CHAPTER VII
THE HIGHLAND SAVANNAHS OF BRITISH GUIANA

The shining tablelands,

To which our God Himself is moon and sun.

Tennyson: Ode on the Death of the Duke of Wellington.

By contrast with the forest, the Baramaku savannah seemed fairyland. It looks like an English park: smiling slopes of grass with here and there a clump of bracken or a cluster of trees; undulating knolls and dells, and a delicious little brook at its far end. Its area is between three and four square miles, and it is situated about 2,700 feet above sea-level. We walked right across it and pitched camp near the brook. A tarpaulin shelter was quickly made, and we changed luxuriously into dry clothes, after which Haywood produced excellent tea almost at once. In spite of all the drenchings of the last week, my husband and I were in better health and spirits than at our departure from Georgetown. The cool of the forest had been invigorating, and the sole evil result of the ceaseless damp was rheumatism in my shoulder, which disappeared after two days of the savannah sunshine and dry air.

But the setting of Baramaku-toy is far from English, for all around this little Eden looms the dark tropical forest, while to the north cliff-faced, forest-crowned Kowatipu glowered at us from among his rain-clouds some ten miles away. He rises a thousand feet or more above the sea of forest, a rectangular plateau edged by precipices, true to the Roraima leit-motif. He is the magnet for all the rain of the neighbourhood, and is generally wrapped in forbidding cloud. But as we gazed at him for a few minutes from Baramaku-toy, he stood out clear and grand, until once more he wreathed his head in mist, while rain fell about his feet. We watched, rejoicing in our escape, when, as it were, he shook his fist at us by sending an ugly black cloud straight for us. I ran to the shelter of the tarpaulin, having no mind to get my nice dry clothes soaked again. But it was only an impotent threat. He could not touch us in Baramaku’s charmed keeping, and the cloud drifted off on to the forest-clad hills near by, whilst the thrushes sang on undisturbedly and we basked in the sunshine, lying in the lush grass with no bête rouge to annoy us and fanned by cool breezes. The air had a delicious mountain nip in it, the thermometer at 5 p.m. being only 69° F. The night was quite cold, and I was glad of three blankets. Here we slept without mosquito nets, untroubled by insects. No one at present inhabits this savannah, but there are the remains of a deserted banaboo; and the spot, when made less difficult of access, would be a charming little country property. It has pasturage suitable for horses and cattle, with plenty of room available for pleasure-grounds and park-land, as well as for a kitchen-garden and poultry-farm. Within a short time a family established here would make itself almost independent of supplies from the coast.
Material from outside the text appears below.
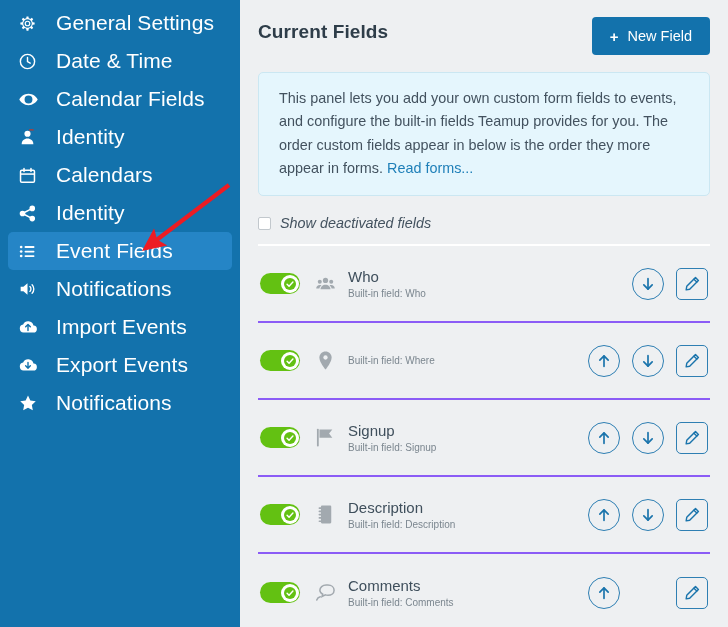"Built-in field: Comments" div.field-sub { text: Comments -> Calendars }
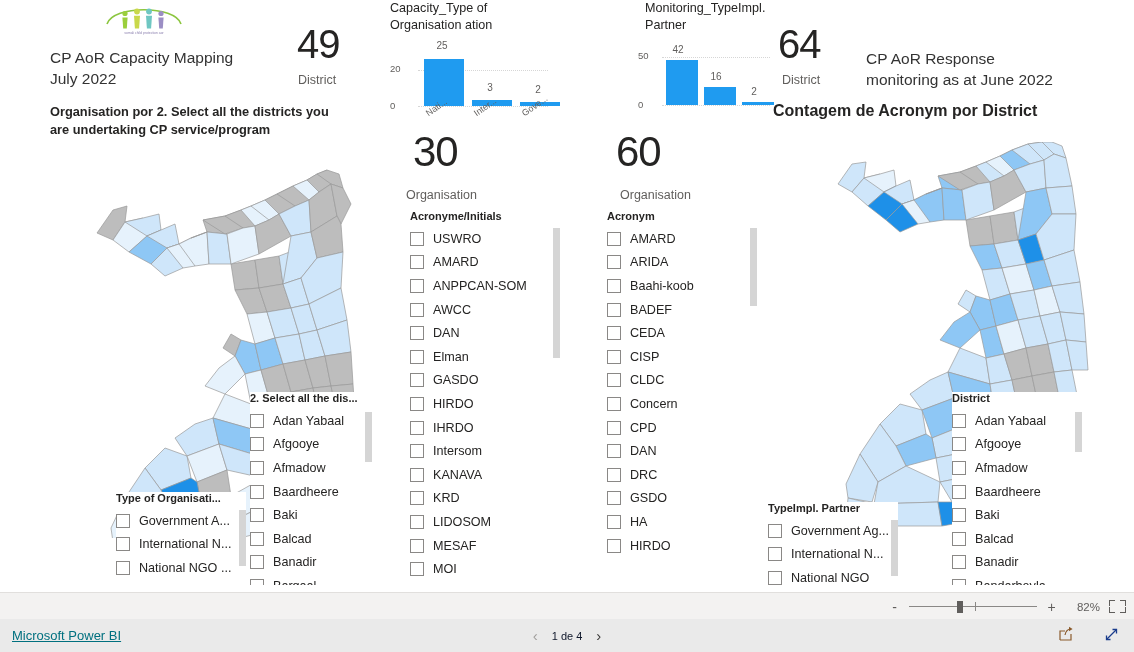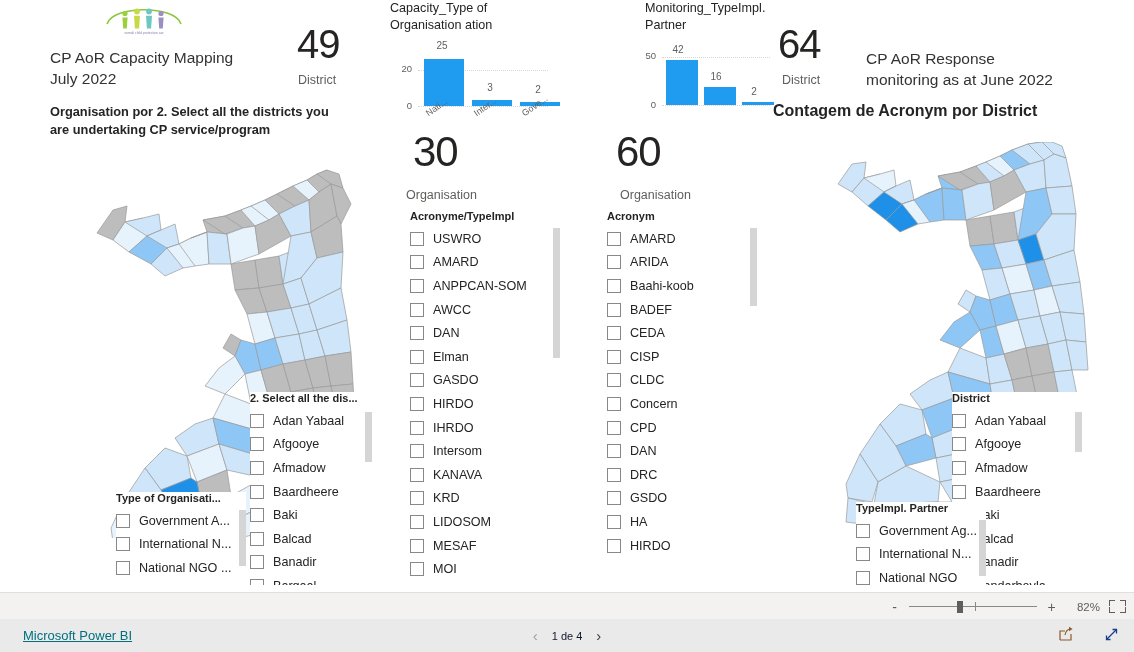"50" .axis-lab { text-align: right -> left }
After our usual breakfast of porridge and coffee, we set off next morning, having first been taken by Mr. Menzies to look at a little meadow sprinkled underneath its grass with water-worn pebbles. He said that he had once prospected this place for diamonds, and thought it showed good promise, but could not go on with the work for lack of dynamite. He had found some ancient beads in the ground, of a kind not now used by the aborigines, and concluded that the place had been an Indian settlement in bygone days.

Crossing the brook which bounds the Baramaku savannah, our trail plunged again into forest, and ran uphill and down-dale over a number of small rills that drain northwards into the Kowa River, until, after a hot, dull walk of about five and a half miles, we reached the Quaibaru savannah. Ten minutes before emerging from the forest we came upon a stream with provision-fields on its banks, where cassava, yams, bananas, and plantains grew plentifully; and here our droghers washed themselves, brushed their hair, and titivated generally, preparatory to a state entry into Quaibaru village, whilst one of their number sounded a cow-horn to announce our approach. We could see that we were expected by the fact that the path had been carefully and recently cleaned for us.